At the hospital, I undressed and my clothes were whipped away. I sat naked and cold on the end of a metal examination table. The Resident on duty scrutinized every spot minutely. He was not sure at all, he said, that this was not smallpox. I was too old and had been around too much not to have come down with chickenpox earlier. He finally gave me a gown and the nurses wheeled me in a chair to the elevator which took me to the third and top floor.
The elevator door opened directly into a ward with no other patients, only 23 empty beds. They put me in the one slightly to the left of the elevator. They pointed to the bathroom a quarter of a block away and, before leaving, instructed me not to touch the telephone on the nurse's vacant desk.
"Suppose I need emergency help?"
They laughed. "With chickenpox?"
Then they rode away in the elevator. There was no one to talk to, or complain to. There were no papers, no books, no sheets of paper, no pencils, no radio. I was itchy and my head was splitting. There were no sedatives, either.
This ward was on the top of the hospital, one big room, three walls of half-glass. The elevator side was solid, the bathroom at one end of it. A rising storm whistled around the corners and rattled the window panes. I was sick and depressed. My bosses were heartless. How sincere could they be in wanting to help suffering womankind? I should be pregnant! Would that make a difference? If I had been aggressive I would have begun to fight for the rights and better health care of interns and residents. I thought I could feel the remaining soft edges of my character harden.
The staff at the Contagious Disease Hospital were kind. The Residents visited me daily after their rounds on the diphtheria, scarlet fever and whooping cough downstairs. One found an old radio that brought in a morning station when the weather was right. On these days I followed the soap operas, listening attentively to every word, living and dying with each crisis. One nurse brought extra food on the trays, a second piece of bread and a glass of cream instead of milk. For Thanksgiving I had two glasses of cream as well as turkey. I gained weight.
In a few days, I risked a visit from the superintendent by using the telephone to call a University of Chicago nurse I knew. I asked for slippers and toilet articles and magazines. She sent the things over and I could last a few more days.

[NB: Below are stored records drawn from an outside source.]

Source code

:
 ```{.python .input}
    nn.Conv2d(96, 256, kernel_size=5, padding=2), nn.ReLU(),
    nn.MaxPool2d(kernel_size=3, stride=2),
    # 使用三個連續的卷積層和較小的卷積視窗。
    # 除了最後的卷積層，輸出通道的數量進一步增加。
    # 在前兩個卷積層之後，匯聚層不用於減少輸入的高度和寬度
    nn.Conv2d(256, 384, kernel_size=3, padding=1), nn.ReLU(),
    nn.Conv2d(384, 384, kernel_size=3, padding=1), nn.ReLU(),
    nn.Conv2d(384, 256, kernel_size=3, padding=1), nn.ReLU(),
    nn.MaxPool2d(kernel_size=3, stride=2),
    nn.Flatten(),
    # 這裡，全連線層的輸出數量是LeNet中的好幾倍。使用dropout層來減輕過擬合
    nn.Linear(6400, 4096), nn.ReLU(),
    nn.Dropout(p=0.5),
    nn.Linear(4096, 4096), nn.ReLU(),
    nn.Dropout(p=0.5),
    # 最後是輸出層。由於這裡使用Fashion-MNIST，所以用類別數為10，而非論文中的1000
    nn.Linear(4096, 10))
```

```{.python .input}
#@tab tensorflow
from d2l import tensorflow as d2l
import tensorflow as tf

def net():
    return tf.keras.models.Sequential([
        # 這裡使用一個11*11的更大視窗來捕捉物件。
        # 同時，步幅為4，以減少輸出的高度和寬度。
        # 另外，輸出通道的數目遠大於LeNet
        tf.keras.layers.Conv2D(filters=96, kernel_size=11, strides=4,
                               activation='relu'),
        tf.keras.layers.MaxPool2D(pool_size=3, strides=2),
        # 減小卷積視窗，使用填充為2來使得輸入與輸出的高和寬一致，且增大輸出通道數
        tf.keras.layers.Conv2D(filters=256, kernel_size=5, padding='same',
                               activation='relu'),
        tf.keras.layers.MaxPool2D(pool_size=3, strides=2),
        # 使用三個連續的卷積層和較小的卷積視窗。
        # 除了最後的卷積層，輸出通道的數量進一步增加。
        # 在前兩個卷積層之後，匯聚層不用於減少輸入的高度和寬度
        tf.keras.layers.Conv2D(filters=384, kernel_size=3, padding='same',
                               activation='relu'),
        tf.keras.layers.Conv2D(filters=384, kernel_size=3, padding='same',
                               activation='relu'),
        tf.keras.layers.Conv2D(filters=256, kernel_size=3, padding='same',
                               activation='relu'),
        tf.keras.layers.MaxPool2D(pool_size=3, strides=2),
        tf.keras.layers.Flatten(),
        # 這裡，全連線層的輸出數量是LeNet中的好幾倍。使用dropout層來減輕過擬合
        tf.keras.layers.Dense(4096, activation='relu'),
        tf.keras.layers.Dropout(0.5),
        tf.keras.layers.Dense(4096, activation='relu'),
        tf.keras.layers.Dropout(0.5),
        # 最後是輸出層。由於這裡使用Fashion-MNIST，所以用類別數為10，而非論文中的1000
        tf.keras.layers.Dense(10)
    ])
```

Chickenpox was supposed to be a laughingly mild disease. It turned out to be uncomfortable and nasty. There was no treatment to hurry the scabs, or keep them from forming in the first place. One Resident brought up a bottle of Tincture of Merthiolate and suggested I paint each blistery spot. "Who knows," he said, "it might do some good."
I was covered with spots, and I whiled away a few hours in the painting. I could not see myself. Anyhow, my sense of humor was entirely gone, and I was not a bit amused at the startled looks on the faces of the occupants of the elevator.
The front of that elevator was clear glass. I could hear the grind of gears on the floor below and soon learned to expect any kind of head about 10 feet beyond the foot of my bed.
The first winter storm moaned around the building and blew snow against the glass panes. Workmen rode up to fix pipes and vents and windows. I was more or less prepared for the elevator's arrival when it emptied a class of medical students and the professor one morning. None of the group had seen a case of chickenpox. They were also amazed because the patient they were observing had been their instructor at the Maternity Center, the one who had sneezed at them. The professor was disgusted when he saw the bright pink Merthiolate. His typical picture was spoiled. I was unfit even for a demonstration!
I lay in bed until every black scab dropped off. Only then was I considered non-infectious and ready for dismissal. Only then would I be allowed back in the Maternity Center.